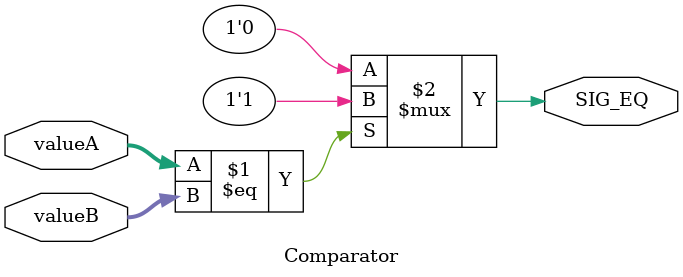
<source format=sv>
`timescale 1 ps / 100 fs 

/*
    File Name: Comparator.v
    Description: 32 bit comparator module
    Created by (Author Name): 
    Creation Date:  8/31/2023
    Contributors: 
    Last Modified Date: 8/31/2023
    Version: 1.0
    Copyright (c) Orion VLSI Technologies, 2023
    This unpublished material is proprietary to Orion VLSI Technologies.
    All Rights Reserved Worldwide.
    Anything described herein is considered business secrets and confidential.
    Reproduction or distribution, in whole or in part, is
    forbidden except by express written permission of Orion VLSI Technologies.
*/

module Comparator(
    output wire SIG_EQ,
    input wire [31:0] valueA,
    input wire [31:0] valueB,
);
    assign SIG_EQ = (valueA == valueB) ? 1'b1 : 1'b0;
endmodule







</source>
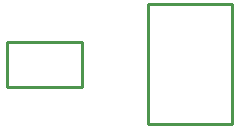
<source format=gto>
G04 DipTrace 2.1.9.5*
%INTopSilk.gbr*%
%MOIN*%
%ADD10C,0.0098*%
%FSLAX44Y44*%
%SFA1B1*%
%OFA0B0*%
G04*
G70*
G90*
G75*
G01*
%LNTopSilk*%
%LPD*%
X-3750Y750D2*
D10*
X-1250D1*
Y-750D1*
X-3750D1*
Y750D1*
X950Y2000D2*
X3750D1*
Y-2000D1*
X950D1*
Y2000D1*
M02*

</source>
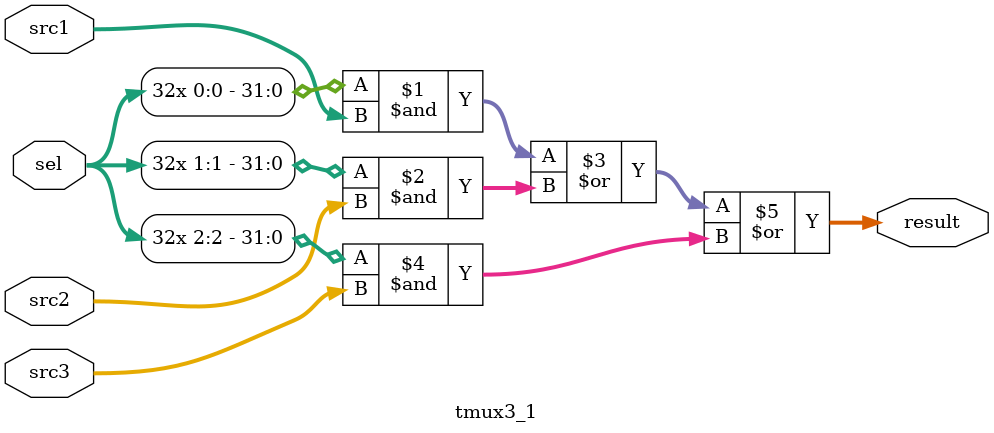
<source format=v>
`timescale 1ns / 1ps


module tmux3_1
# ( parameter    WIDTH =32) (
    input  [WIDTH -1:0] src1,
    input  [WIDTH -1:0] src2,
    input  [WIDTH -1:0] src3,
    input  [2:0] sel,
    output [WIDTH -1:0] result
);

assign result = ({32{sel[0]}} & src1)
              | ({32{sel[1]}} & src2)
              | ({32{sel[2]}} & src3);
endmodule

</source>
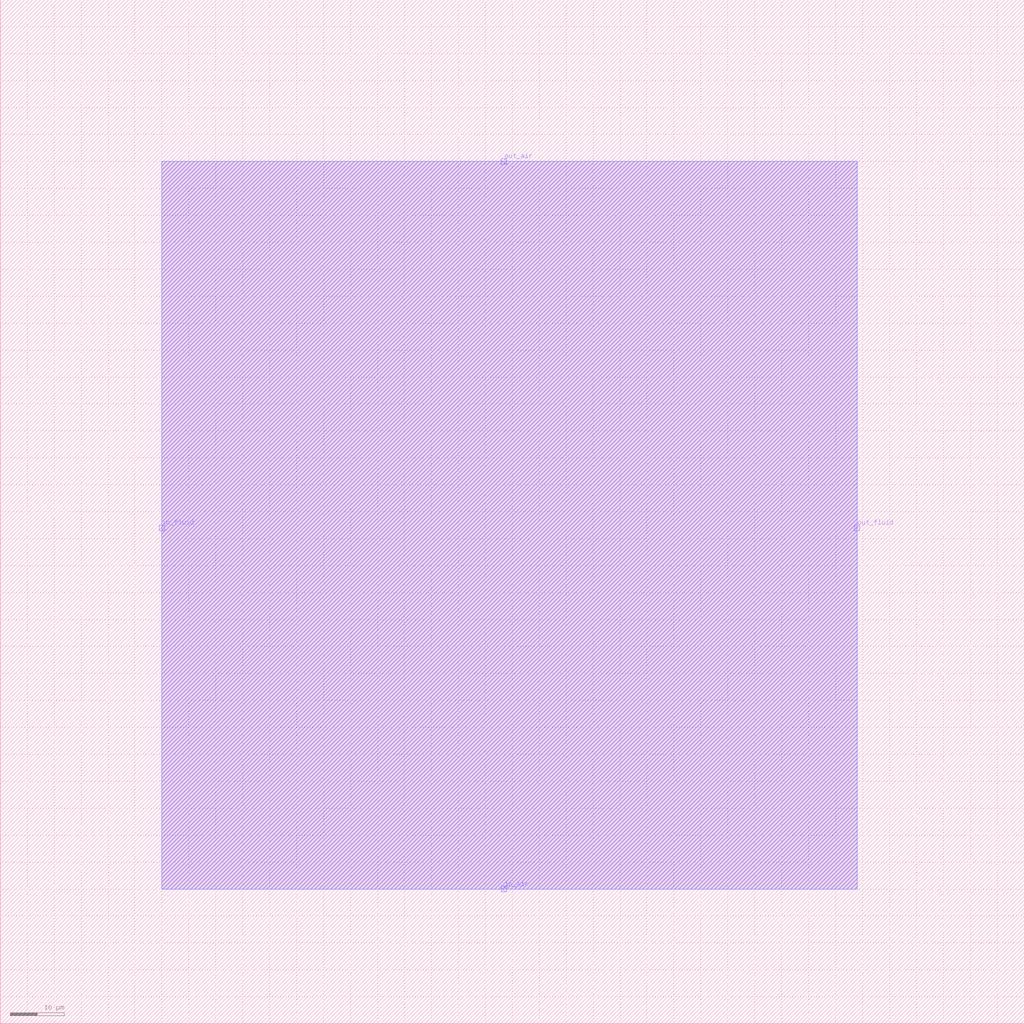
<source format=lef>

MACRO valve_80px_1
  CLASS CORE ;
  ORIGIN  0 0 ;
  FOREIGN valve_80px_1 0 0 ;
  SIZE 190 BY 190 ;
  SYMMETRY X Y ;
  SITE CoreSite ;
  PIN in_fluid
    DIRECTION INPUT ;
    USE SIGNAL ;
    PORT
      LAYER met1 ;
        RECT 29.5 91.5 30.5 92.5 ;
    END
  END in_fluid
  PIN out_fluid
    DIRECTION OUTPUT ;
    USE SIGNAL ;
    PORT
      LAYER met1 ;
        RECT 158.5 91.5 159.5 92.5 ;
    END
  END out_fluid
  PIN in_air
    DIRECTION INPUT ;
    USE SIGNAL ;
    PORT
      LAYER met2 ;
        RECT 93 24.5 94 25.5 ;
    END
  END in_air
  PIN out_air
    DIRECTION OUTPUT ;
    USE SIGNAL ;
    PORT
      LAYER met2 ;
        RECT 93 159.5 94 160.5 ;
    END
  END out_air
  OBS
    LAYER met1 ;
      RECT 30 25 159 160 ;
    LAYER met2 ;
      RECT 30 25 159 160 ;
    LAYER met3 ;
      RECT 30 25 159 160 ;
  END
  PROPERTY CatenaDesignType "deviceLevel" ;
END valve_80px_1

</source>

* * *

What you will do: Report each line of the material in which the string "timescale" occurs.

Answer for the task:
`timescale 1 ps / 100 fs 
`timescale 1ns / 1ps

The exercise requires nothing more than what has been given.